Objective A = Format every line of the records that follow the article on the House defense committee vote as a numbered list, leaving out blank lines. Omit the pictures from your answer.

Reading text =
++++++++

A House defense committee approved on Wednesday a series of anti-gay amendments as part of major Pentagon budget legislation aimed at disrupting the process for repealing “Don’t Ask, Don’t Tell” and at demonstrating support for the Defense of Marriage Act.
The most high-profile amendment came from Rep. Duncan Hunter (R-Calif.), who introduced a measure that would expand the certification requirement needed for repeal to include input from the four military service chiefs. The Republican-controlled House Armed Services Committee voted 33-27 in favor of adopting the measure as part of the fiscal year 2012 defense authorization bill.
The vote in favor of the Hunter amendment was mostly along party lines, although Reps. Todd Platts (R-Pa.) and Chris Gibson (R-N.Y.) voted against the measure. Rep. Mike McIntyre (D-N.C.) was the sole Democrat to vote in favor of the measure.
The repeal legislation signed into law in December allows for repeal of “Don’t Ask, Don’t Tell” after 60 days pass following certification from the president, the defense secretary and the chair of the Joint Chiefs of Staff. Hunter’s amendment would expand the certification requirement to include input from the uniform chiefs of staff for the Army, Navy, Air Force and Marine Corps.

++++++++

Dataset rows =
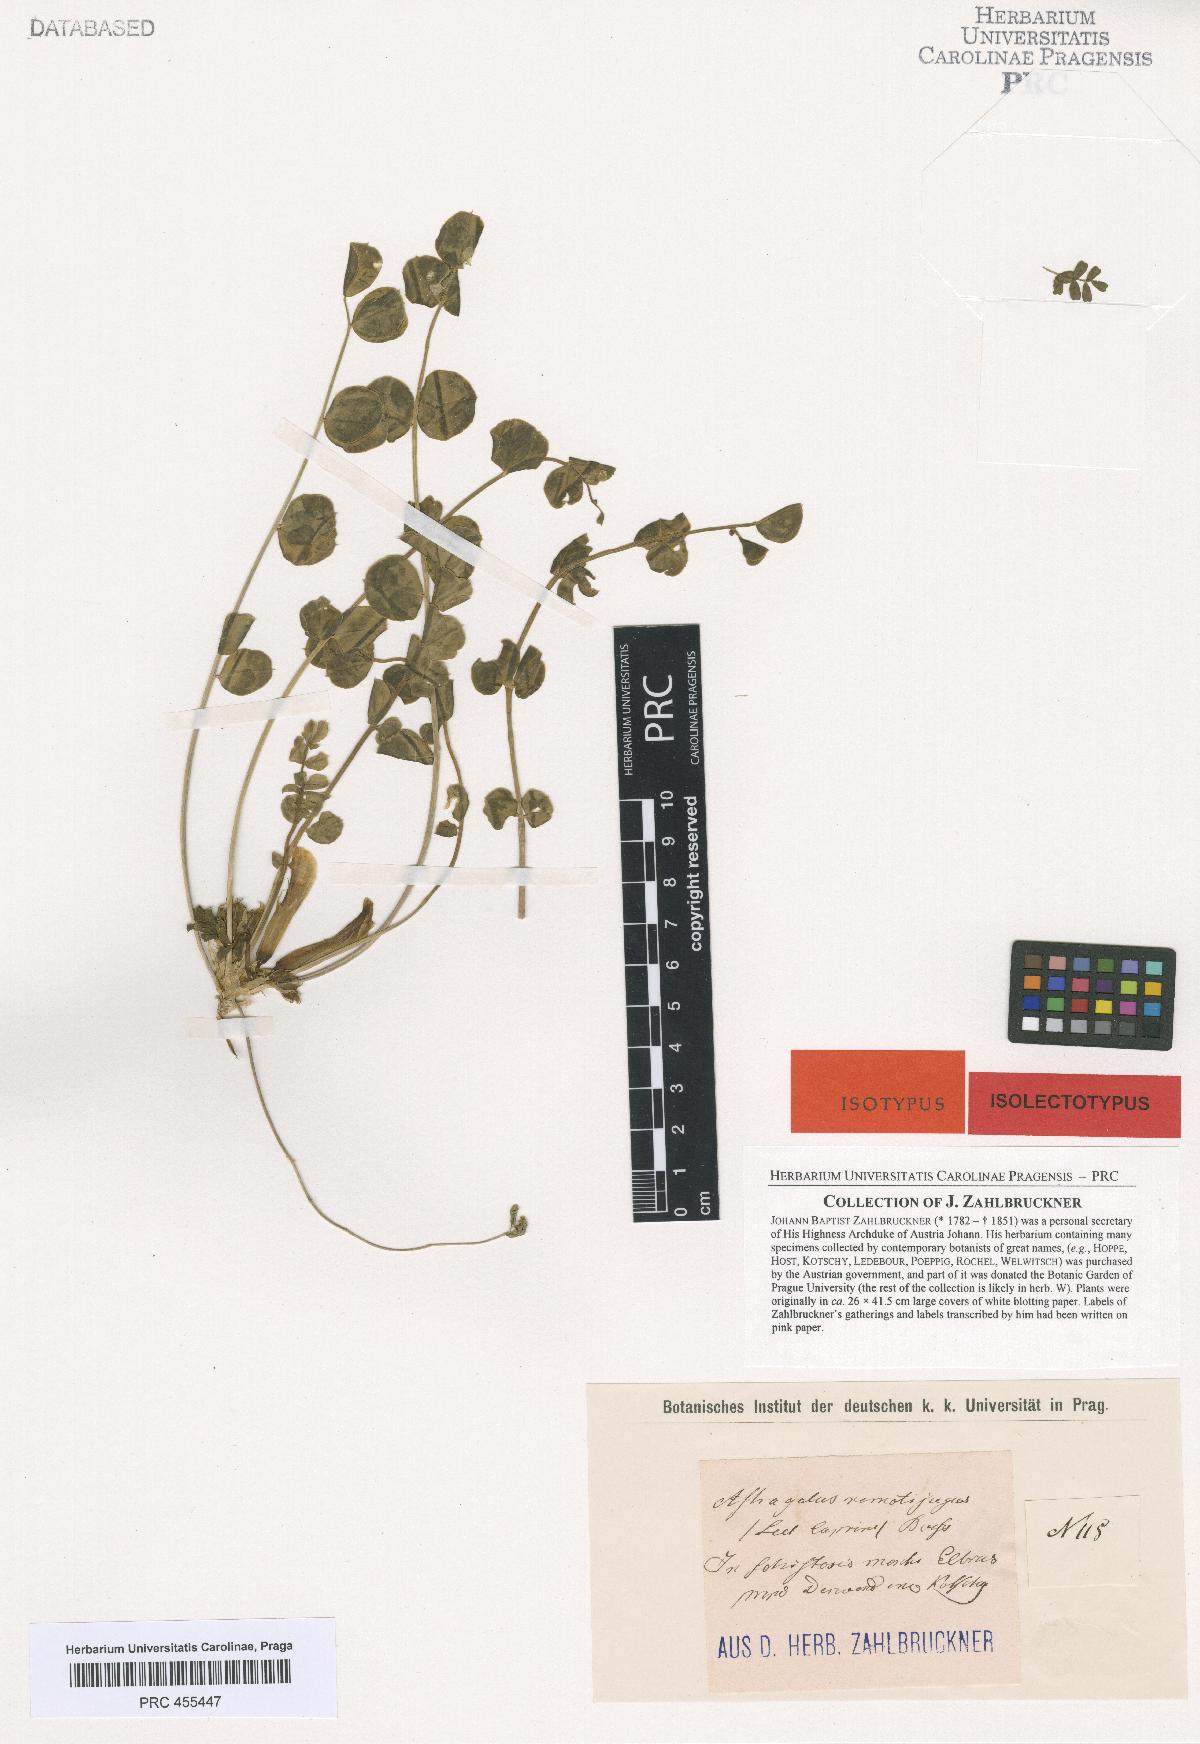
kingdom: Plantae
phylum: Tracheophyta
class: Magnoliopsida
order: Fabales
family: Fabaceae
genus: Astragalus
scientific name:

++++++++

Objective B = According to the article on the House defense committee vote, which Democrat voted in favor of the Hunter amendment?

Answer A =
1. kingdom: Plantae
2. phylum: Tracheophyta
3. class: Magnoliopsida
4. order: Fabales
5. family: Fabaceae
6. genus: Astragalus
7. scientific name:

Answer B = Rep. Mike McIntyre (D-N.C.)